Before Starting Phase 4:

  • Are moving sources glitch-free? (Phase 3.5)
  • Have we tested with 10+ simultaneous sources?

Before Starting Phase 5:

  • Does bus routing work correctly? (Phase 4.5)
  • Have we identified the voice limit threshold?

Before Starting Phases 6-8 (Tooling):

  • Is core spatial audio (Phases 1-5) solid?
  • Have we tested on both iOS and macOS extensively?
  • Can we demo spatial audio to stakeholders?

Before Closing Epic:

  • All platforms tested with 64+ voices?
  • Spatial accuracy test passed (blindfolded pointing <15° error)?
  • Mix quality validated by professional sound engineer?
  • Performance test passed (<2ms audio thread on M1 iPad)?
  • Documentation updated (API docs, audio design guidelines)?
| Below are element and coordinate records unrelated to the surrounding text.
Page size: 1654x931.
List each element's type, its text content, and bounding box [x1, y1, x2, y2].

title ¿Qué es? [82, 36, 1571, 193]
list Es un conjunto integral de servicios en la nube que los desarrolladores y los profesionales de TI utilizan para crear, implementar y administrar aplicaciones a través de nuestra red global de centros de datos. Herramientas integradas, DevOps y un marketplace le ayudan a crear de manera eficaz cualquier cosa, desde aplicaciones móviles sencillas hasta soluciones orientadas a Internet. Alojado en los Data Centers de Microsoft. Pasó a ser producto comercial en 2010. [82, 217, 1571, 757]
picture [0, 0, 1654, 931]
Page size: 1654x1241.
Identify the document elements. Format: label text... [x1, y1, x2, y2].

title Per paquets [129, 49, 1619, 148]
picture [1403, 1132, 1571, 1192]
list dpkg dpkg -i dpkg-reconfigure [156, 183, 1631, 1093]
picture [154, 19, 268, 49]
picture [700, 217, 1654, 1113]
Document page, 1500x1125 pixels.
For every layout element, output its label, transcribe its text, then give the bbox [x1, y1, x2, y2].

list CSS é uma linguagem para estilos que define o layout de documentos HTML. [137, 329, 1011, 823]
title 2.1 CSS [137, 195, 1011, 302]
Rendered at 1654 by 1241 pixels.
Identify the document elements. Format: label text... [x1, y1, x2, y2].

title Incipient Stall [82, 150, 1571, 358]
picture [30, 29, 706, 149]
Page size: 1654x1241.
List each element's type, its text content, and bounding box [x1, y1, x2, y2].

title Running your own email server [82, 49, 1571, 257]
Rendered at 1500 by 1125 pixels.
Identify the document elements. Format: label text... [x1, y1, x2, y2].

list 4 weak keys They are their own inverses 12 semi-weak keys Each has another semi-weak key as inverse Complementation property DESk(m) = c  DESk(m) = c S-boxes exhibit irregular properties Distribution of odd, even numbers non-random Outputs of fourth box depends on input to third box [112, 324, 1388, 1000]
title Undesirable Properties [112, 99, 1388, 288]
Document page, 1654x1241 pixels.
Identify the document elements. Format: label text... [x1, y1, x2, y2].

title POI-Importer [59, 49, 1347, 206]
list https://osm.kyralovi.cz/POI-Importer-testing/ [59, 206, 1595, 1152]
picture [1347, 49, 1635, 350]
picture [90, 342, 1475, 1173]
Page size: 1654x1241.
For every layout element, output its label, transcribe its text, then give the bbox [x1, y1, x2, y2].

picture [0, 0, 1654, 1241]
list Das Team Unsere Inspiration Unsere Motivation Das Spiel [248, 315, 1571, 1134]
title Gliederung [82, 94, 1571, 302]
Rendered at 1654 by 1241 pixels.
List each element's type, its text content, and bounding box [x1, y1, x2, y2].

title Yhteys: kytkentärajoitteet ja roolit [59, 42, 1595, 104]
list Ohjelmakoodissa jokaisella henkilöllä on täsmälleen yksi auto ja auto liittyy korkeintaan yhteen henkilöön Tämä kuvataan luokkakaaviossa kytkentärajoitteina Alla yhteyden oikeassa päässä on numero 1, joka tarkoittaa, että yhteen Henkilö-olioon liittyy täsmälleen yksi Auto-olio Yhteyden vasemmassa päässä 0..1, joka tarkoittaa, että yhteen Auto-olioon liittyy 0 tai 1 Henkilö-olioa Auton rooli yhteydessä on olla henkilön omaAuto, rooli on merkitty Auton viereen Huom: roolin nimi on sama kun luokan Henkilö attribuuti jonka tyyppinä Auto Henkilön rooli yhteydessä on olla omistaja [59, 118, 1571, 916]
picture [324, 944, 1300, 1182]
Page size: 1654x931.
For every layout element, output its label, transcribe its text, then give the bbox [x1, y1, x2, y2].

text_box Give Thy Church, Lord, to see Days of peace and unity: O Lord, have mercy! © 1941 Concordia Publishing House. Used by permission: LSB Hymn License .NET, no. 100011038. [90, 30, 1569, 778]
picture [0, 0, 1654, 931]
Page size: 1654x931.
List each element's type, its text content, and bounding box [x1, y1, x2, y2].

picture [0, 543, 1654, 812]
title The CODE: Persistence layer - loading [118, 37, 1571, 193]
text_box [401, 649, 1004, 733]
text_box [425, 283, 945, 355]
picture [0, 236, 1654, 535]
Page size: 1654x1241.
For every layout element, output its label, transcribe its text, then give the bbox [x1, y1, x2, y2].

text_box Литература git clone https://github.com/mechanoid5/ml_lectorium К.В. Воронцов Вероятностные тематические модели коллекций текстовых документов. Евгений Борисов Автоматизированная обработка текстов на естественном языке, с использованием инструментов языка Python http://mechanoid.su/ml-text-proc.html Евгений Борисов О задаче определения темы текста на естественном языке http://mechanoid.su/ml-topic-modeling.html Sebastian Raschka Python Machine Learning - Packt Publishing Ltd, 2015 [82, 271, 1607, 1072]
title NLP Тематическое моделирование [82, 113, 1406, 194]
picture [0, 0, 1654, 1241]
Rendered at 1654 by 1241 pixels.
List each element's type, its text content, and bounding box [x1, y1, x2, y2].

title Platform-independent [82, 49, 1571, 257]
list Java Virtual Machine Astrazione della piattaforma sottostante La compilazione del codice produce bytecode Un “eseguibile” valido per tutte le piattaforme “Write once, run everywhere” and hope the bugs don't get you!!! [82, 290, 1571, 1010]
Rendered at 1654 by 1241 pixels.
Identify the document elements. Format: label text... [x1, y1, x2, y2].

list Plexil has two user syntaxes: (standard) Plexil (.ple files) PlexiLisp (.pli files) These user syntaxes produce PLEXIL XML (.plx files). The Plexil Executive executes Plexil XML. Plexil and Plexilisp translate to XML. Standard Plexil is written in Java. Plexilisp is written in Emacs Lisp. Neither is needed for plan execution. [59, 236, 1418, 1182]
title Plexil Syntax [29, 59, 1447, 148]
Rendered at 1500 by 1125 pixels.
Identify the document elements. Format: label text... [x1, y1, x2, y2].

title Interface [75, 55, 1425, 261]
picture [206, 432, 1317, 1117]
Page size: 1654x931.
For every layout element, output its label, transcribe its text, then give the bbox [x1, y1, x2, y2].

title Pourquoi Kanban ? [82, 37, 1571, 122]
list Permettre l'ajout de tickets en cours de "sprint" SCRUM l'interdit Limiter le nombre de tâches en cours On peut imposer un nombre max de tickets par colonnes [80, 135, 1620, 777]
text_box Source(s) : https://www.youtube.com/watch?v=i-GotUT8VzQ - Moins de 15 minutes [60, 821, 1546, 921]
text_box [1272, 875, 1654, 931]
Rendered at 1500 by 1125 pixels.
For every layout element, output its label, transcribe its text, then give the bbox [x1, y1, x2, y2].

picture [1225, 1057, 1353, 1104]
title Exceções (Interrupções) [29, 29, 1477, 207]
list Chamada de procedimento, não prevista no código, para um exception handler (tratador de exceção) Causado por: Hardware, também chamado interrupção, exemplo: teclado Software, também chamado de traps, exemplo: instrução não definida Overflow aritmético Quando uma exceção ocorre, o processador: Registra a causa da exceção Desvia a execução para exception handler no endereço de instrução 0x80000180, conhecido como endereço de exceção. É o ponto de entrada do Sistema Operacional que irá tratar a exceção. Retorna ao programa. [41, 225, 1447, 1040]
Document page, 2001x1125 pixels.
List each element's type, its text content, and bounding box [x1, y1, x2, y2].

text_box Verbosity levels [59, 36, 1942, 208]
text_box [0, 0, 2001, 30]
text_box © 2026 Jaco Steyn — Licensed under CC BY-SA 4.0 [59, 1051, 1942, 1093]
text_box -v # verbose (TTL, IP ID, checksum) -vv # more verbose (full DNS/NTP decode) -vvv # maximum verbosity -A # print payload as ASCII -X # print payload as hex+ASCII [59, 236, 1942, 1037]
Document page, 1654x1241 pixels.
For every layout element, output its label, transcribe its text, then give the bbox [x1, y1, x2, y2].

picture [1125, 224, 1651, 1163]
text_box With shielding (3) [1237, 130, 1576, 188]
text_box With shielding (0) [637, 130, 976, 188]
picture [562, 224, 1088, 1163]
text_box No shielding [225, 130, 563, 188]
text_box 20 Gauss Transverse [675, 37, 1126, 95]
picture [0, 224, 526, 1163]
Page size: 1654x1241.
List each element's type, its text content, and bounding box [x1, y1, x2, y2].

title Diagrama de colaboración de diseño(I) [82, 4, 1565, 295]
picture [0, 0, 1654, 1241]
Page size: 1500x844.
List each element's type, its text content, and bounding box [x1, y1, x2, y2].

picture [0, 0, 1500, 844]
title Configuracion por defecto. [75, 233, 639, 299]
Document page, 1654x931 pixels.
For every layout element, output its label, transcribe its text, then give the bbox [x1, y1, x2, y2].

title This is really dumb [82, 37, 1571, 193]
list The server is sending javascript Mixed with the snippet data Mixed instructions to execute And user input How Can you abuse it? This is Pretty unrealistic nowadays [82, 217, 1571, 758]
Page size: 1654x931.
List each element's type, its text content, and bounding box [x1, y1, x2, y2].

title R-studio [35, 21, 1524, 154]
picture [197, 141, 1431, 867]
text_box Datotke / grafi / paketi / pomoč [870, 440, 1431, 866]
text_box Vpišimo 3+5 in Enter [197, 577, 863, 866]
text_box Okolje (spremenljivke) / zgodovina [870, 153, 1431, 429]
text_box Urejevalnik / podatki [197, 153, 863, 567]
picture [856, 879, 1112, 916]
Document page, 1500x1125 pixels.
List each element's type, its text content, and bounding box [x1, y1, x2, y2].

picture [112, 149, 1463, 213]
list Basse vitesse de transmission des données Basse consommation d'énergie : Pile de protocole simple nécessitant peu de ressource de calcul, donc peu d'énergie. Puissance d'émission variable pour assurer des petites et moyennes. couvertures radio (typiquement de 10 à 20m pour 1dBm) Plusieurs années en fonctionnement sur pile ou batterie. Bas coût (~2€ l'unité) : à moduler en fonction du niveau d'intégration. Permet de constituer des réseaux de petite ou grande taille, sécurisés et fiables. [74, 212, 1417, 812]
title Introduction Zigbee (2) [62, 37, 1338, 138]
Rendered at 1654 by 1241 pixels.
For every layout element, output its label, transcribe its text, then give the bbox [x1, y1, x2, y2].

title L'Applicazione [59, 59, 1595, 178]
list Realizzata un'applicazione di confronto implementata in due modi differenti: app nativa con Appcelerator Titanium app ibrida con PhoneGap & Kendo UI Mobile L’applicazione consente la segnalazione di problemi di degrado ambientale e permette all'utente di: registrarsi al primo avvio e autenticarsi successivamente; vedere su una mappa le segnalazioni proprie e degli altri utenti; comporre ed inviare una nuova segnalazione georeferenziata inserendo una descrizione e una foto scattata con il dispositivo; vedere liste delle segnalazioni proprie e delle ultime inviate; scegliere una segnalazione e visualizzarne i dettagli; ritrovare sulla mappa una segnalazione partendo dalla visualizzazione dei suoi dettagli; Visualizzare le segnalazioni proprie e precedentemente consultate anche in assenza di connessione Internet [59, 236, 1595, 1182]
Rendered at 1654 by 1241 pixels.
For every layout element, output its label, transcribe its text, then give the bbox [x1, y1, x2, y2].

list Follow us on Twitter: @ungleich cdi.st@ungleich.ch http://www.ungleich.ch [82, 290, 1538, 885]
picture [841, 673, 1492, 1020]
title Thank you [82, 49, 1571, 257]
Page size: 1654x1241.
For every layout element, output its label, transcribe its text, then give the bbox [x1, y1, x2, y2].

Minimum Viable Implementation

If we need to ship faster, the minimum viable spatial audio is:

Phases 1-5 only (83 points)

  • Firewheel and Steam Audio integration
  • ECS integration
  • Bus mixer
  • Prioritization

This provides:

  • 3D positioned audio with HRTF
  • Bus-based mixing
  • Voice limiting for performance

Deferred to later:

  • Debug visualization (Phase 6)
  • Mixer panel UI (Phase 7)
  • Soundscape zones (Phase 8)

Trade-off: Harder to debug and mix without tooling, but core spatial audio works.


Summary

Total Effort: ~91 points (XXL epic) Confidence: Medium (audio is complex, vendoring reduces some risk) Recommendation: High priority - spatial audio is core to Aspen's immersion When to do it: After basic rendering is stable, before content creation ramps up

This is essential for Aspen's "sense of place" design pillar. Unlike the Bevy renderer epic (P2 technical debt), spatial audio is P1 player-facing immersion.